Work instructions:
Copy out the lines from the start of the records through the line containing "Kawasaki Ninja 400", keeping both ends and each line verbatim.

### Given records

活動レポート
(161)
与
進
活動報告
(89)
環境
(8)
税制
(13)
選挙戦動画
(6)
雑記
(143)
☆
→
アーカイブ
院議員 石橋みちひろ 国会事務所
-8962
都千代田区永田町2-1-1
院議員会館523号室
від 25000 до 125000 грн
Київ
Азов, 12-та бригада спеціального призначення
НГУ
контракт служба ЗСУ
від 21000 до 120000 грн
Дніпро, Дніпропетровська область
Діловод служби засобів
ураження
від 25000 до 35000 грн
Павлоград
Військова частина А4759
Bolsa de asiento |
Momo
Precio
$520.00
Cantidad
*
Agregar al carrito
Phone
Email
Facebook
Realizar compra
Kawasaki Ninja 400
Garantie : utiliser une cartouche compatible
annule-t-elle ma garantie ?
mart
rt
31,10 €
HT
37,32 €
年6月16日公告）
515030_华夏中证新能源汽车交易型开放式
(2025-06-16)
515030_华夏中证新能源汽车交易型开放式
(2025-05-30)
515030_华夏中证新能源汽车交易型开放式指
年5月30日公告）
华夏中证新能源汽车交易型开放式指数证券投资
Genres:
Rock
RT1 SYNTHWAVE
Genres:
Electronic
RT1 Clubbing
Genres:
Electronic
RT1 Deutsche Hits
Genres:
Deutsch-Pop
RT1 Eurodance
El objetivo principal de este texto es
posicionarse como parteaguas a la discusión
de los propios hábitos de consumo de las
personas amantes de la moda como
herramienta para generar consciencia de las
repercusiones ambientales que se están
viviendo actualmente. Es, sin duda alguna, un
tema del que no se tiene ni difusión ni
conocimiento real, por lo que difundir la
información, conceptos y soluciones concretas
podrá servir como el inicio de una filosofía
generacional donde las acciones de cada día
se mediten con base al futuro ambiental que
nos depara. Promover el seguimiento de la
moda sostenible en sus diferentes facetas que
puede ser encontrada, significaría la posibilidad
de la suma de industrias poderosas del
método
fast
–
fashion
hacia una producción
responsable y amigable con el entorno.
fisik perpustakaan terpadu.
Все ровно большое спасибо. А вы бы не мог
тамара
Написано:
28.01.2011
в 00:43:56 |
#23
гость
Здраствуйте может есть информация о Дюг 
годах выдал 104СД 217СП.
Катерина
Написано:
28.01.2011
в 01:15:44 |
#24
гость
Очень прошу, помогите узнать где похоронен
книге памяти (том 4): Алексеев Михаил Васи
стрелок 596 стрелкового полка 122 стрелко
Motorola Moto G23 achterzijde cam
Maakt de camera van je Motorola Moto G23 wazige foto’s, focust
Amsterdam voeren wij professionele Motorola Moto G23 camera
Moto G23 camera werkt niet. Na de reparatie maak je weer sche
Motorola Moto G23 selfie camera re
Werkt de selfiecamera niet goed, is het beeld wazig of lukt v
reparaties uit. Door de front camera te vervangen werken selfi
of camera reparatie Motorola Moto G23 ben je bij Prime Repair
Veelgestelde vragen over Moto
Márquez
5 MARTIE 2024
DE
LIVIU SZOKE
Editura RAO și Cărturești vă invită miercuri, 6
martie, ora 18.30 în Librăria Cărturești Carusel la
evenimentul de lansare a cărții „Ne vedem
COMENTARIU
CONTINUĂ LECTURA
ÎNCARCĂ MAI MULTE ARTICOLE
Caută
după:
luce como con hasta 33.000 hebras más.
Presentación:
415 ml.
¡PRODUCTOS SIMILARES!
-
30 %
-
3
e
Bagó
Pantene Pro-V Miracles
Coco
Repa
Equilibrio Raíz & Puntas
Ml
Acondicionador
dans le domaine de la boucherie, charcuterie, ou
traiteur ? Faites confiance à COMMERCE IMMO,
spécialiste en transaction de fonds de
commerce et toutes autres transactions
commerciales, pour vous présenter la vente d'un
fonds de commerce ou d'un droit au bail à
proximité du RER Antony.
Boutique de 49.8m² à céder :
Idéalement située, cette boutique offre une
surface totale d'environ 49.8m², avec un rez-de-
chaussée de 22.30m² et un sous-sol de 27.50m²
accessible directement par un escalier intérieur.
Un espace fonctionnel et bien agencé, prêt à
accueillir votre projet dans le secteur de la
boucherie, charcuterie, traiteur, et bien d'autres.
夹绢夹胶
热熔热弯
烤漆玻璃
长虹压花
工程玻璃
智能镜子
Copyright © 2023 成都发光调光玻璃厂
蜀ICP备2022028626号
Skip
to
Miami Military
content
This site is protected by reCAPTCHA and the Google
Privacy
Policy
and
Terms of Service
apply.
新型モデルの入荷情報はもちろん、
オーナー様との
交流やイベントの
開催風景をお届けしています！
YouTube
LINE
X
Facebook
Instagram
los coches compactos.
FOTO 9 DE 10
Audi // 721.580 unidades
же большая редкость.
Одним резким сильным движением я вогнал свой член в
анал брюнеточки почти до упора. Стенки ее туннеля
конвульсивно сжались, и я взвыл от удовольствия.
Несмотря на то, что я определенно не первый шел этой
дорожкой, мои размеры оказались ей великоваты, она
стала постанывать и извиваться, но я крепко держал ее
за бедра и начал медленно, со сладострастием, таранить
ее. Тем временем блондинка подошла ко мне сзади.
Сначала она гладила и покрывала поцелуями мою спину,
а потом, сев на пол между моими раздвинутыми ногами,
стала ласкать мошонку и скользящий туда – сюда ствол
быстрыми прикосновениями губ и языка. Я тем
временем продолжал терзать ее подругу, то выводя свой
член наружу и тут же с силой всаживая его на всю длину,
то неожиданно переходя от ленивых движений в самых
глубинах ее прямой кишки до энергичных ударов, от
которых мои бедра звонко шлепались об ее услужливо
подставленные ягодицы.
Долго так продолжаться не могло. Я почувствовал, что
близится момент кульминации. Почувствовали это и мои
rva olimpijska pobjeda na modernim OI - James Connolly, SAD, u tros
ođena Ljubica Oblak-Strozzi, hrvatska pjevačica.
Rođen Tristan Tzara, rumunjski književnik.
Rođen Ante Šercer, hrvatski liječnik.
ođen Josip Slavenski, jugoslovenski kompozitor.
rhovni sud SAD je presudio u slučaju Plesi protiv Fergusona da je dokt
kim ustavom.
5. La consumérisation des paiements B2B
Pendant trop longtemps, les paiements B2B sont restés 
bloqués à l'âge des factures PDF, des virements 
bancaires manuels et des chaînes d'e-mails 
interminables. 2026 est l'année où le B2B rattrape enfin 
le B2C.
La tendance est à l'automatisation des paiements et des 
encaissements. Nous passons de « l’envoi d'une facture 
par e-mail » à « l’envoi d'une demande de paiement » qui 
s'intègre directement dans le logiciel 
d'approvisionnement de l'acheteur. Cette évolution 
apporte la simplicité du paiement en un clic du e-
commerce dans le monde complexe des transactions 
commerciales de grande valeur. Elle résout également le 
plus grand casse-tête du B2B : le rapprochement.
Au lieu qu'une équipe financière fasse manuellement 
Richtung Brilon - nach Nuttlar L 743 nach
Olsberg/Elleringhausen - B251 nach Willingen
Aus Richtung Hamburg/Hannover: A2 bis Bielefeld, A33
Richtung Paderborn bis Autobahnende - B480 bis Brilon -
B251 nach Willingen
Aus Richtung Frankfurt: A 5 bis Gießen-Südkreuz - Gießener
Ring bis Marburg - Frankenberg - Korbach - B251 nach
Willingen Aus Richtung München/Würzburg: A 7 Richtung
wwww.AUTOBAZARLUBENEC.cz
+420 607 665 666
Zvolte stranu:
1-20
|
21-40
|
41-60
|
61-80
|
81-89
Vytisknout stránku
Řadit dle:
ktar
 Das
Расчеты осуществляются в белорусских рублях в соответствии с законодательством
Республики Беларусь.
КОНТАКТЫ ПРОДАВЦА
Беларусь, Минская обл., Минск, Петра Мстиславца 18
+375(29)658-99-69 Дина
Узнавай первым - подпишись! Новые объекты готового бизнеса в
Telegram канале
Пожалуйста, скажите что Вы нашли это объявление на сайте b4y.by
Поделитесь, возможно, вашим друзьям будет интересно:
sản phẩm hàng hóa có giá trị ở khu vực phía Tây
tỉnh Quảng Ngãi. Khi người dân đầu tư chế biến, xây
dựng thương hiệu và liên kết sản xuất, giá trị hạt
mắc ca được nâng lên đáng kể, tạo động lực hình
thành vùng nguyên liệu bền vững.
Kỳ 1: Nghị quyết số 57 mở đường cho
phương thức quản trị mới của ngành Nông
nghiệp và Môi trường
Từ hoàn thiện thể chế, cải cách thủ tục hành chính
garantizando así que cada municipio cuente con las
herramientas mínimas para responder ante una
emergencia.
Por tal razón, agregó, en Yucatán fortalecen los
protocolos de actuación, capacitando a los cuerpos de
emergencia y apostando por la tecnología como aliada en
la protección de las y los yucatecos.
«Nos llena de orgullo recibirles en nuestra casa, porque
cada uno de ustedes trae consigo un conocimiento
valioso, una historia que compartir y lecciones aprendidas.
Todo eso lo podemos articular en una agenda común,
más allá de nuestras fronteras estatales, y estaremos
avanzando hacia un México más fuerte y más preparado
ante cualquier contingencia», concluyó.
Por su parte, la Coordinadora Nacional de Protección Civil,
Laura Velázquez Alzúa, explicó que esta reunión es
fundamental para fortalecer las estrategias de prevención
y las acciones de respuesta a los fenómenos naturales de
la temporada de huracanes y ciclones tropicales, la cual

######

Task response:
活動レポート
(161)
与
進
活動報告
(89)
環境
(8)
税制
(13)
選挙戦動画
(6)
雑記
(143)
☆
→
アーカイブ
院議員 石橋みちひろ 国会事務所
-8962
都千代田区永田町2-1-1
院議員会館523号室
від 25000 до 125000 грн
Київ
Азов, 12-та бригада спеціального призначення
НГУ
контракт служба ЗСУ
від 21000 до 120000 грн
Дніпро, Дніпропетровська область
Діловод служби засобів
ураження
від 25000 до 35000 грн
Павлоград
Військова частина А4759
Bolsa de asiento |
Momo
Precio
$520.00
Cantidad
*
Agregar al carrito
Phone
Email
Facebook
Realizar compra
Kawasaki Ninja 400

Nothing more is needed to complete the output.